His gaze softened. “They promised.” He sounded like a scared little boy. “They promised. They said every boy can grow up to be president. They promised! They promised.”

“You pathetic little worm.” I loosened my grip. “I will not kill you. That is too good for the likes of you. I sentence you to humiliation. I have seen tyrants like yourself, and I have seen how they fall. And mark my words, you will fall, and you will fall soon.”

I was about to draw him to me when I remembered a bumper sticker from a fellow worker’s car that read, “Scott Walker Worships Satan.

“You pledge fealty to dark forces you think can give you power. Look at me! Look at me and see the face of true darkness. Look at me and know those gods you worship are false gods.”

His face contorted into a grimace reflecting utter horror, and then I smelled something else… something pungent. I grinned even more widely, then in a leisurely manner drew him to me, slowly opening my mouth before plunging fangs into his throat. After taking more than the usual amount (making sure to leave just enough for the mosquitoes), I continued to stare deeply into his consciousness before finally saying, “Forget.” I wanted him to forget, but I also wanted him to remember.

I took enough cash from their wallets to cover the fare (along with a generous tip) and drove off, leaving them to whatever the fates had in store.

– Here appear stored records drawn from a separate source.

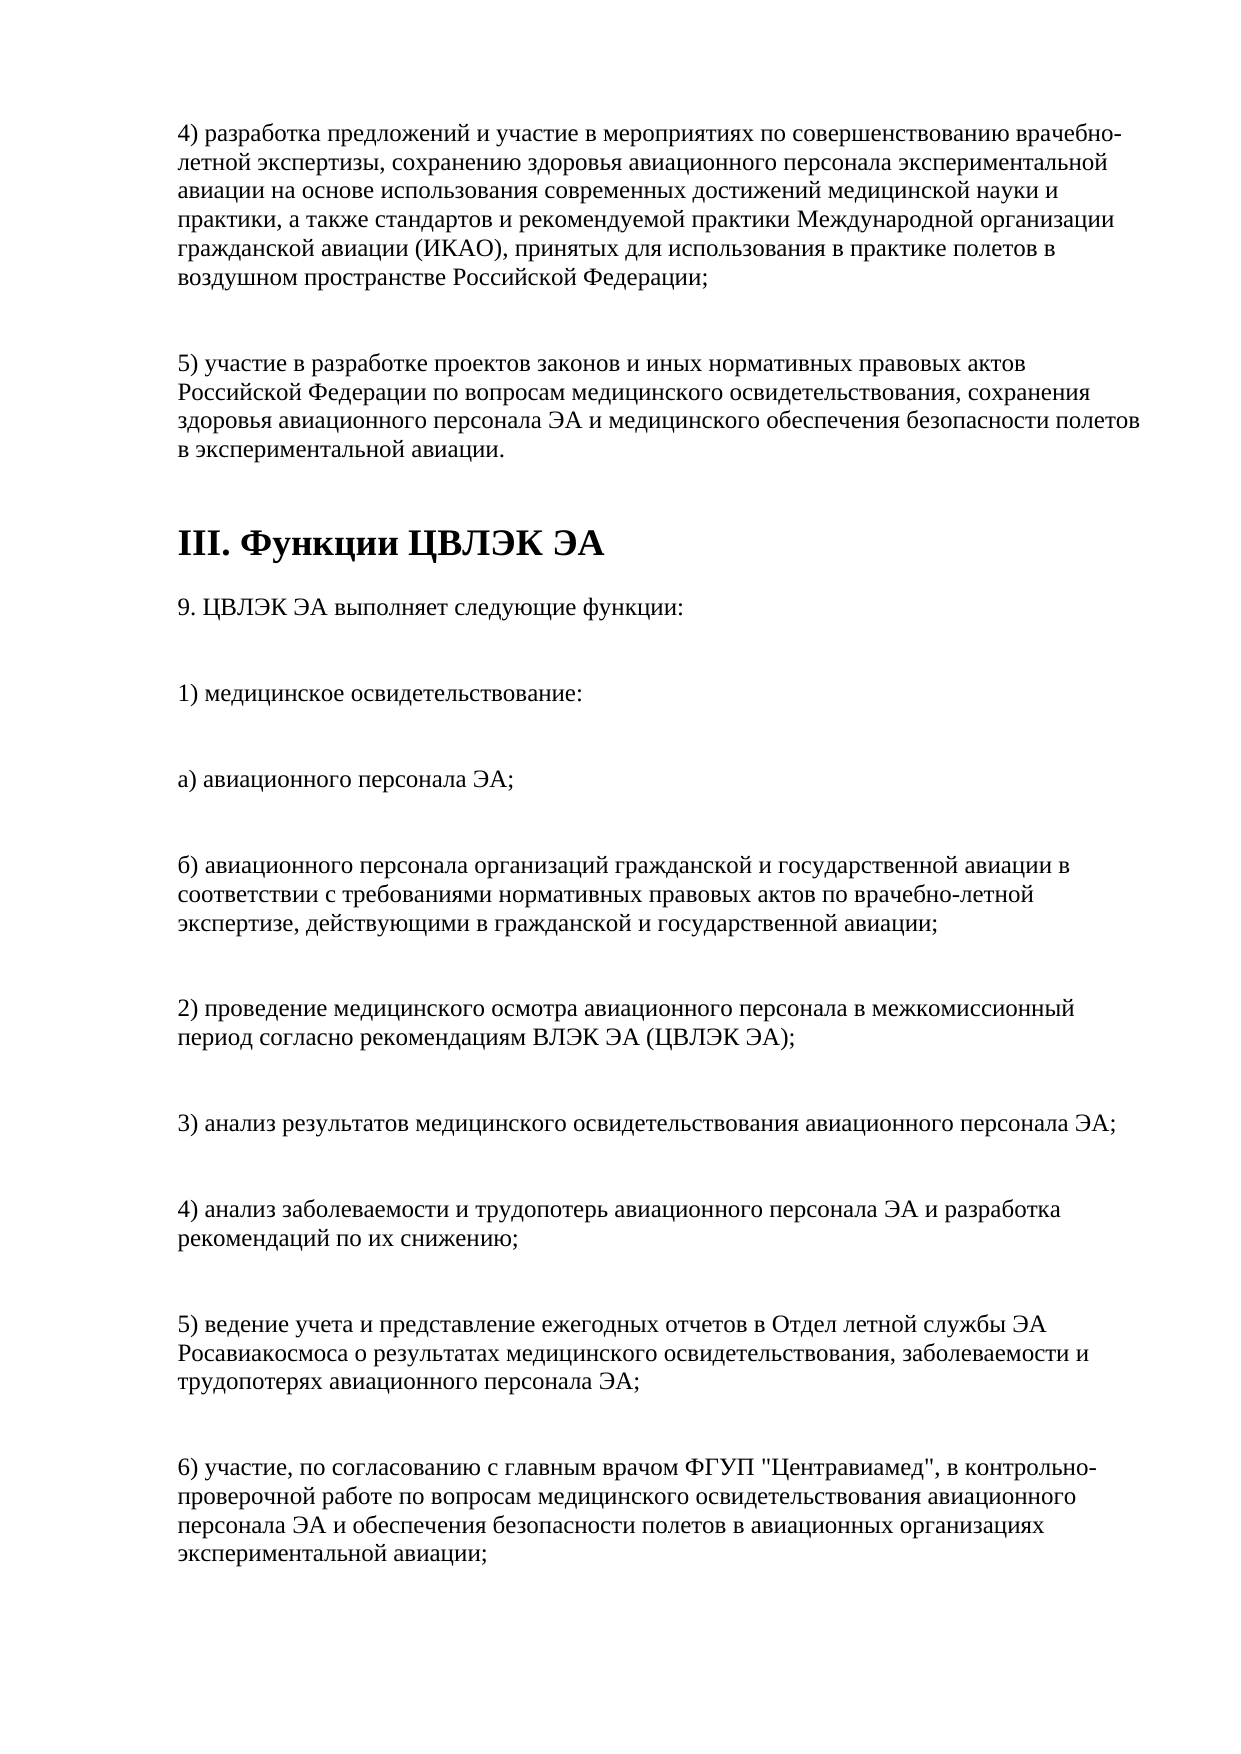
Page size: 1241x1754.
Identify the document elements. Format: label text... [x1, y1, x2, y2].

text а) авиационного персонала ЭА; [177, 764, 1152, 821]
text б) авиационного персонала организаций гражданской и государственной авиации в соответствии с требованиями нормативных правовых актов по врачебно-летной экспертизе, действующими в гражданской и государственной авиации; [177, 850, 1152, 964]
text 1) медицинское освидетельствование: [177, 678, 1152, 735]
text III. Функции ЦВЛЭК ЭА [177, 520, 1152, 563]
text 4) разработка предложений и участие в мероприятиях по совершенствованию врачебно-летной экспертизы, сохранению здоровья авиационного персонала экспериментальной авиации на основе использования современных достижений медицинской науки и практики, а также стандартов и рекомендуемой практики Международной организации гражданской авиации (ИКАО), принятых для использования в практике полетов в воздушном пространстве Российской Федерации; [177, 118, 1152, 319]
text 3) анализ результатов медицинского освидетельствования авиационного персонала ЭА; [177, 1108, 1152, 1165]
text 4) анализ заболеваемости и трудопотерь авиационного персонала ЭА и разработка рекомендаций по их снижению; [177, 1194, 1152, 1280]
text 2) проведение медицинского осмотра авиационного персонала в межкомиссионный период согласно рекомендациям ВЛЭК ЭА (ЦВЛЭК ЭА); [177, 993, 1152, 1079]
text 5) ведение учета и представление ежегодных отчетов в Отдел летной службы ЭА Росавиакосмоса о результатах медицинского освидетельствования, заболеваемости и трудопотерях авиационного персонала ЭА; [177, 1309, 1152, 1423]
text 6) участие, по согласованию с главным врачом ФГУП "Центравиамед", в контрольно-проверочной работе по вопросам медицинского освидетельствования авиационного персонала ЭА и обеспечения безопасности полетов в авиационных организациях экспериментальной авиации; [177, 1452, 1152, 1595]
text 5) участие в разработке проектов законов и иных нормативных правовых актов Российской Федерации по вопросам медицинского освидетельствования, сохранения здоровья авиационного персонала ЭА и медицинского обеспечения безопасности полетов в экспериментальной авиации. [177, 348, 1152, 491]
text 9. ЦВЛЭК ЭА выполняет следующие функции: [177, 592, 1152, 649]
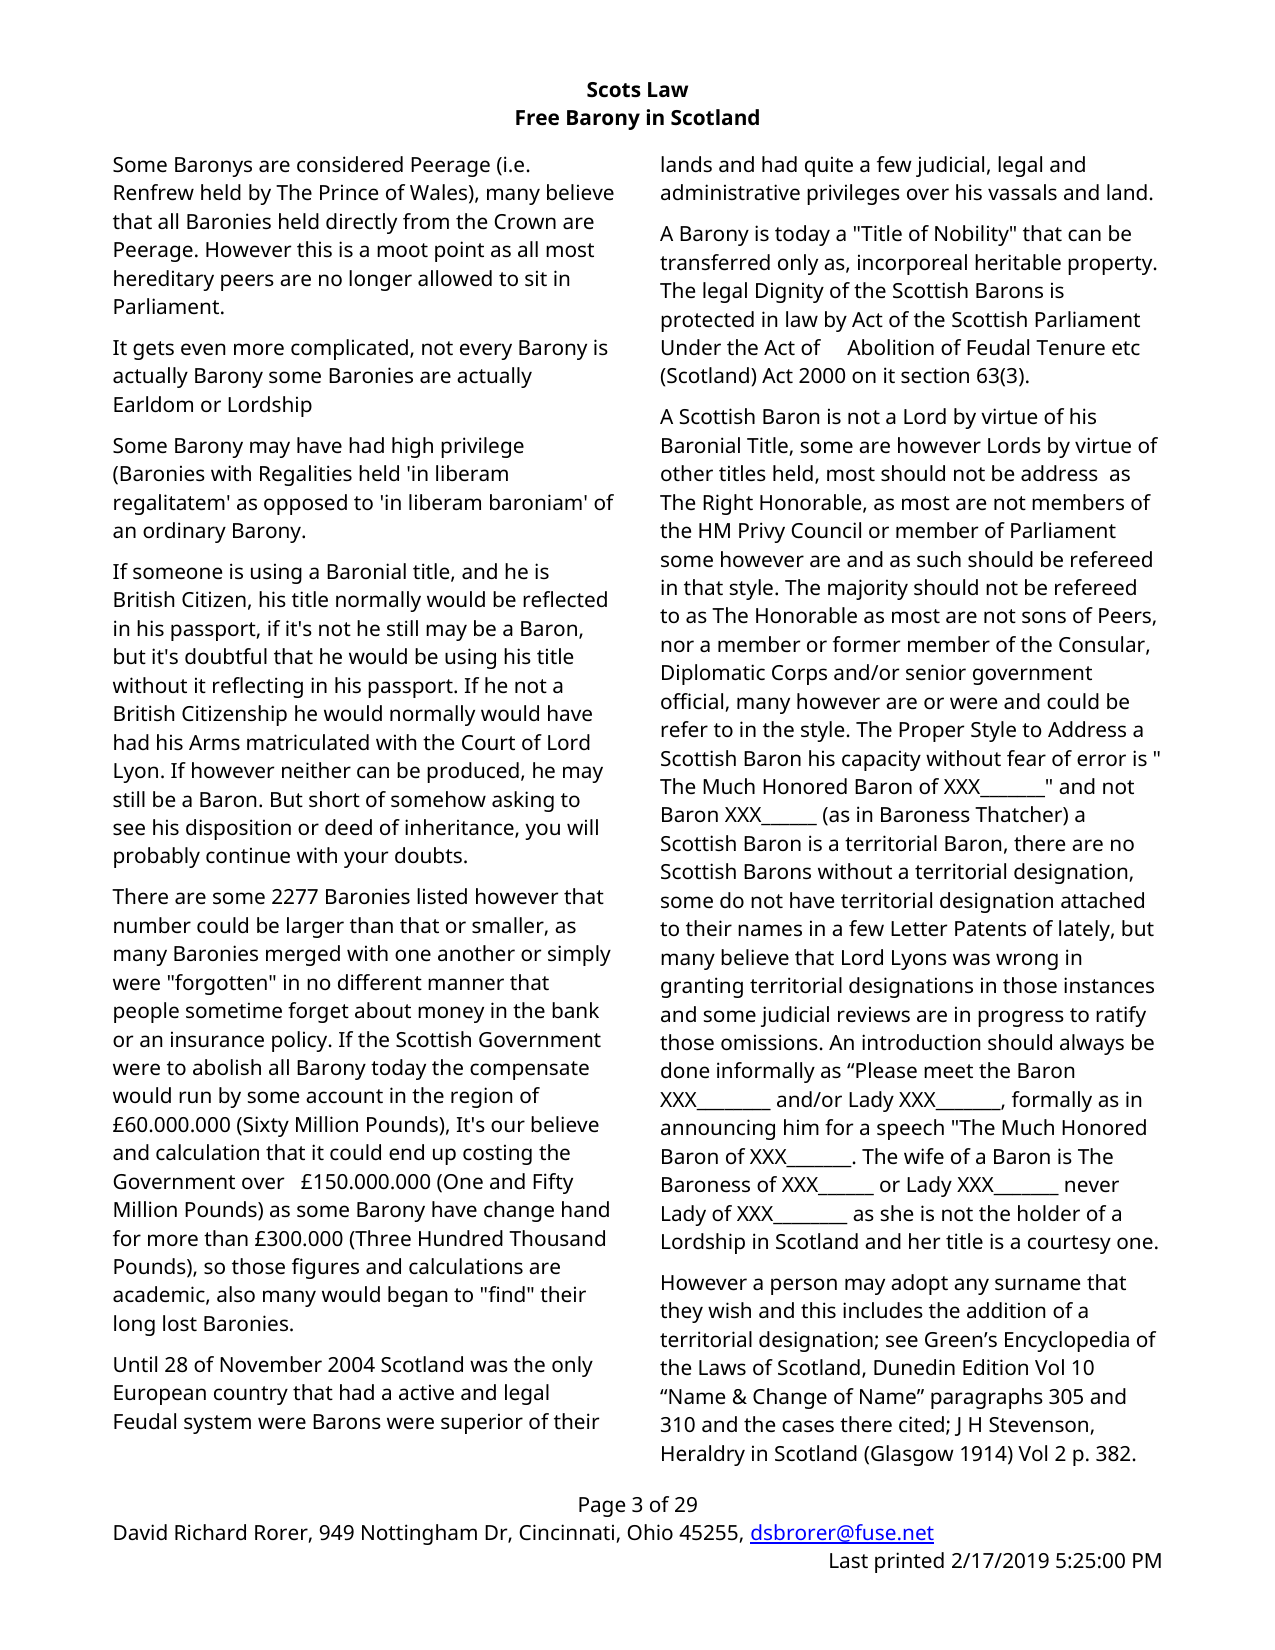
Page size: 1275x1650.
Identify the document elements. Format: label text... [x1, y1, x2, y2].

I wondered if the Madison police would find them. Maybe the public information officer would even write a pithy incident report.

After driving a healthy distance away, I pulled over and meditated to calm myself in an effort to retreat from my primal state and reflect upon this bizarre stanza.

There is generally resistance in the blood. Maybe it is distilled from a touch of defiance in response to being fed upon by a higher-order predator. In the case of the Governor, I tasted no such thing. His blood was extremely bland and if it tasted like anything, it tasted of acquiescence.

But these days, there is resistance in the blood, true resistance that permeates every cell. I have tasted such resistance on occasion in various times and places. I tasted it in the years of 2011 and 2012. And again, starting in the fall of 2016, this is what I am tasting now, more and more with each passing day.

Tyrants and dictators eventually fall, but their fall is that much sweeter when it comes through the force of resistance of a people who have simply had enough, whose blood runs the deepest red, whose resistance is truly and profoundly in the blood.